KG: I didn't tell anybody I was doing it, because I wasn't sure if I could do it. I travel a lot for business, and when I travelled I often bought my sister a gift. I don't know why. As soon as I stopped buying her gifts, she picked up on it immediately, so then she was in the know, but I didn't tell anybody else for six months. Initially, I was pretty scared. I was like, "I'm used to buying stuff, and I don't know if I can do this, but that's why I'm curious to do it." I limited my expenses to literally food, transportation, accommodation and experiences, but nothing physical. No clothes, shoes, books, cars, gifts – nothing physical.

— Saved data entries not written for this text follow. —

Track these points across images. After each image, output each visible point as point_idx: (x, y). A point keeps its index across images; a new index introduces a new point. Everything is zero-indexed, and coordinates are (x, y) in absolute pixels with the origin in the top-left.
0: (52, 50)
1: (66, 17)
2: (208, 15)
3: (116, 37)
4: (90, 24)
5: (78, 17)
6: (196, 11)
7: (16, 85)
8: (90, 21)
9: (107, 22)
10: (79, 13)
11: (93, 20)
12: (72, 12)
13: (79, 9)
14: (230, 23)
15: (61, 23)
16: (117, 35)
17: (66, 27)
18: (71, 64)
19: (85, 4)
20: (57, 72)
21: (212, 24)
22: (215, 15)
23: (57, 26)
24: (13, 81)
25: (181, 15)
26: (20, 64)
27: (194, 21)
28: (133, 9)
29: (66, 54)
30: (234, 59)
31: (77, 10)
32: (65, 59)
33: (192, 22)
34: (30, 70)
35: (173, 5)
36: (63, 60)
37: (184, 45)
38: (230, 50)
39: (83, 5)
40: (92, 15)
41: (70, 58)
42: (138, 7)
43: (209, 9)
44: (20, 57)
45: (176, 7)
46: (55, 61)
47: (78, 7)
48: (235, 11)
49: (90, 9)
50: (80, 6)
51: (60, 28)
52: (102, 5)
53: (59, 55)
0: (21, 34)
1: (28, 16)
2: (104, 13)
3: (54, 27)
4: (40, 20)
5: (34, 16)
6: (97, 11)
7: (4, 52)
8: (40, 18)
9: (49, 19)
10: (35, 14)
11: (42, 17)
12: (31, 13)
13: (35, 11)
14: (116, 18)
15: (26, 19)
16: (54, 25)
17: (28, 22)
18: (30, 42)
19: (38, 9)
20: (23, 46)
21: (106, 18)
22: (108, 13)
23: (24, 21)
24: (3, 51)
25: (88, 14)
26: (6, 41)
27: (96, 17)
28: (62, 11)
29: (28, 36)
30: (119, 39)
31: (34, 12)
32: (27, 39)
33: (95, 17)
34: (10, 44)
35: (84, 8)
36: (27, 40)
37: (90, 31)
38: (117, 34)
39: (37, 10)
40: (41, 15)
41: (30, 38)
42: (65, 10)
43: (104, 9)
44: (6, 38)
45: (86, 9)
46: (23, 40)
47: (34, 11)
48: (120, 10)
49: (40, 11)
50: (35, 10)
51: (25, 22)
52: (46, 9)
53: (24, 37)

This approach really helped me reset my relationship with stuff. 

I have a yoga mat, and it has this little tear in it, and every time I would practice before this challenge I would see it and think, "I need to replace it." Or every time I'd travel to a new city, I would think "I need to buy my sister a little token or gift." I wear sweaters during the winter, and they'd always rip and tear, and I'd always throw them out and buy new ones. All of that changed. I started to fix my own sweaters, and I've learned to accept the tear in my yoga mat, and I treat stuff with a lot more respect. That was a very, very important exercise for me – a successful experiment. 

I went longer than six months because it was really juicy and I was still learning, so I actually ended up doing that for two years. At the end of the two years, I stopped the experiment, not because I needed anything, but because it was no longer juicy. It was just part of me and my lifestyle. 

That was the main thing I did to achieve the minimalist lifestyle. Another is that I went nomadic in the sense that I didn't have a dedicated place for three years, again as an experiment. I was able to manage through friends, families and a lot of kindness from others. Right now, I'm experimenting with a few other things, but I'm not ready to share because they're still in the works.

GW: That's great. That's really interesting. We'll regroup in a year, or maybe three years, and see where you're at with some other stuff.